On the other hand, there is some kind of continuity between the body you are born with and the body you have as an adult. They are related somehow. One comes from the other. To use Paul’s metaphor, one is the seed from which the plant emerges.
So I don’t think it’s necessary for the body that rises to be identical in all its parts to the body that dies. I think the relationship between the dead body and the risen body could be similar to the relationship between our infant body and our adult body. I think God will use material from our original dead body, but he may use other material as well. As long as the risen body somehow comes from the dead body, then there’s continuity between the two just as there’s continuity between my body now and my body seven years ago.
If it so happens that our resurrected bodies are completely new bodies distinct from our dead bodies, I don’t think that causes a problem for us. Our self, whether we call it a soul, a spirit, a mind, or an ego, survives the death of the body. If that same self reanimates a different body at the resurrection, then it is still we ourselves who are being raised. The soul provides continuity of personal identity between death and resurrection.
Jehovah’s Witnesses have a real problem, though.
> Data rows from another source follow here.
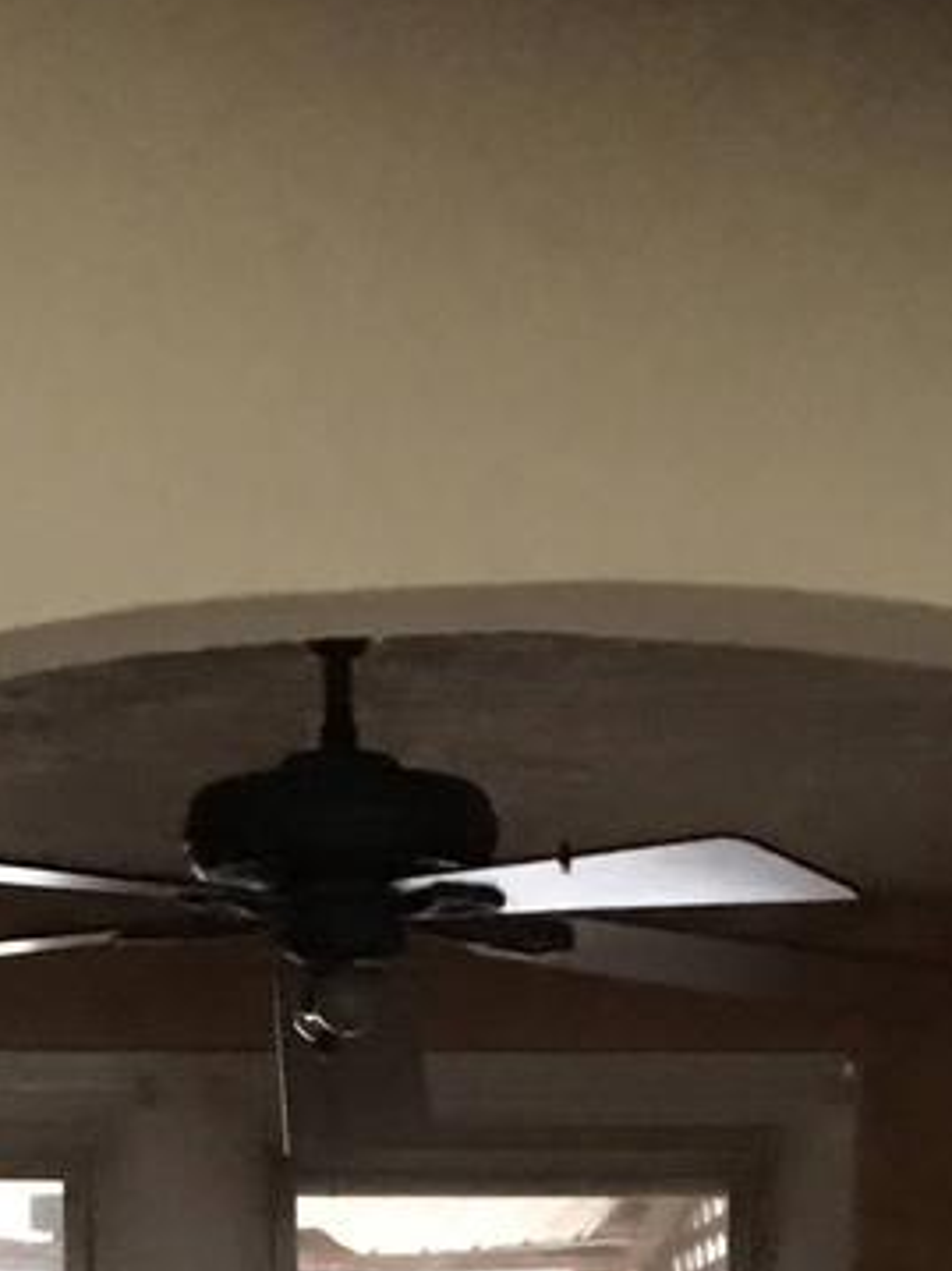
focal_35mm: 124
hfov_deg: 11.9
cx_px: 354
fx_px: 4550
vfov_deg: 13.8
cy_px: 2436
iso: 100
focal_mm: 4.15
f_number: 2.2
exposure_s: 1/10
In their view, the resurrection body is completely distinct from the dead body. A dead body will stay in its grave even after a person is raised from the dead. But JW’s don’t believe we have a soul that survives the death of the body. There’s no continuity at all between the person who dies and the person who rises. In their view a person is nothing more than a living material object. That material object dies, never to rise again, while some new object comes into being. I don’t see how it’s possible on their view for the person who "rises" to be the same person who died. At best, they’d just be a perfect replica.